Structural variants (SVs) are increasingly recognized as important contributors to oncogenesis through their effects on 3D genome folding. Recent advances in whole-genome sequencing have enabled large-scale profiling of SVs across diverse tumors, yet experimental characterization of their individual impact on genome folding remains infeasible. Here, we leveraged a convolutional neural network, Akita, to predict disruptions in genome folding caused by somatic SVs identified in 61 tumor types from the Children's Brain Tumor Network dataset. Our analysis reveals significant variability in SV-induced disruptions across tumor types, with the most disruptive SVs coming from lymphomas and sarcomas, metastatic tumors, and germline cell tumors. Dimensionality reduction of disruption scores identified five recurrently disrupted regions enriched for high-impact SVs across multiple tumors. Some of these regions are highly disrupted despite not being highly mutated, and harbor tumor-associated genes and transcriptional regulators. To further interpret the functional relevance of high-scoring SVs, we integrated epigenetic data and developed a modified Activity-by-Contact scoring approach to prioritize SVs with disrupted genome contacts at active enhancers. This method highlighted highly disruptive SVs near key oncogenes, as well as novel candidate loci potentially implicated in tumorigenesis.

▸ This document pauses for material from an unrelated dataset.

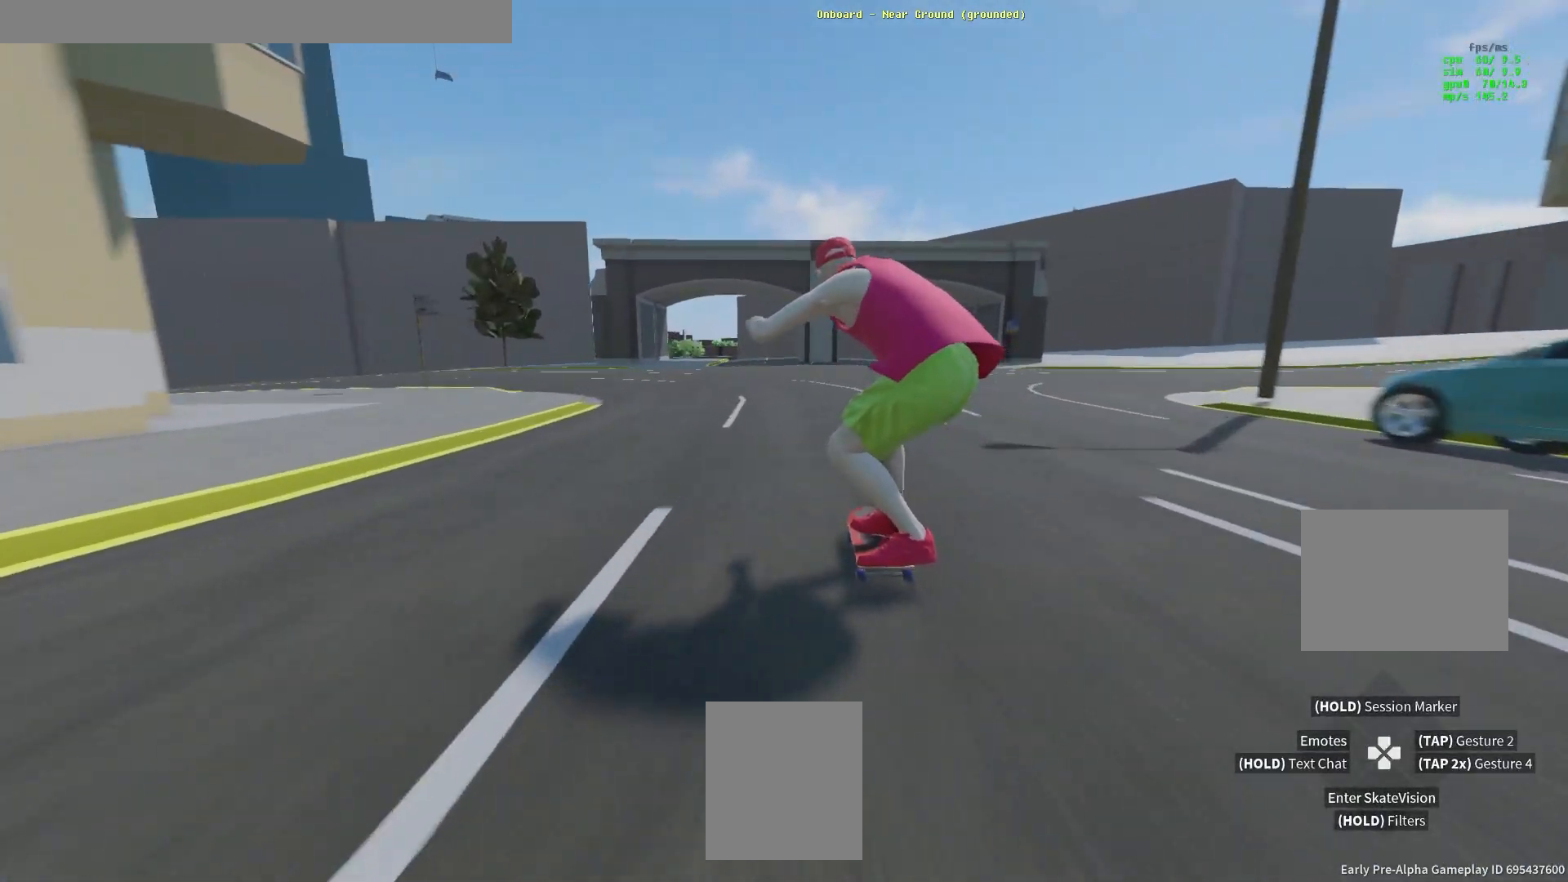
{"dt_ms": 500, "buttons": [], "left_stick": "center", "right_stick": "center", "events": []}
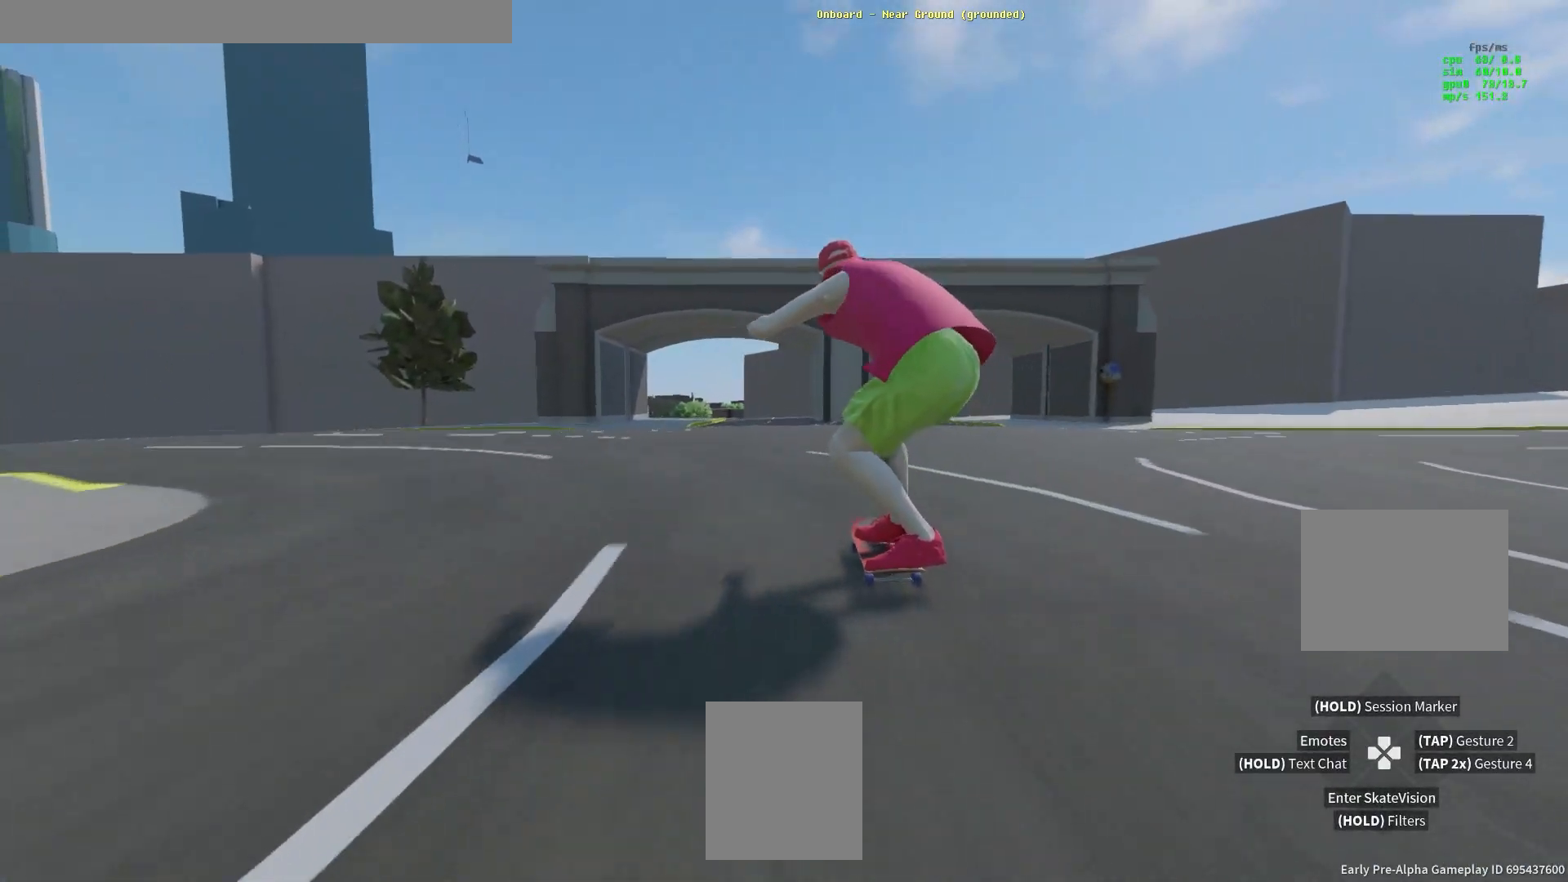
{"dt_ms": 500, "buttons": [], "left_stick": "center", "right_stick": "center", "events": []}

These findings highlight the utility of machine learning for identifying novel SVs, loci, and genetic mechanisms contributing to pediatric cancers. This framework provides a foundation for future studies linking SV-driven regulatory changes to cancer pathogenesis.

摘要

结构变异(SVs)因其对三维基因组折叠的影响,越来越被认为是肿瘤发生的重要因素。全基因组测序的最新进展使得对不同肿瘤中的SVs进行大规模分析成为可能,但对其对基因组折叠的个体影响进行实验表征仍然不可行。在这里,我们利用卷积神经网络Akita,来预测在儿童脑肿瘤网络数据集中61种肿瘤类型中鉴定出的体细胞SVs所导致的基因组折叠破坏。我们的分析揭示了不同肿瘤类型中SVs诱导的破坏存在显著差异,最具破坏性的SVs来自淋巴瘤和肉瘤、转移性肿瘤以及生殖细胞肿瘤。破坏得分的降维分析确定了五个反复被破坏的区域,这些区域在多种肿瘤中富含高影响的SVs。其中一些区域尽管没有高度突变,但却高度被破坏,并且含有肿瘤相关基因和转录调节因子。为了进一步解释高分SVs的功能相关性,我们整合了表观遗传数据,并开发了一种改进的基于接触的活性评分方法,以对在活性增强子处基因组接触被破坏的SVs进行优先级排序。该方法突出了关键癌基因附近具有高度破坏性的SVs,以及可能与肿瘤发生有关的新候选基因座。这些发现突出了机器学习在识别导致儿童癌症的新型SVs、基因座和遗传机制方面的实用性。这个框架为未来将SV驱动的调控变化与癌症发病机制联系起来的研究奠定了基础。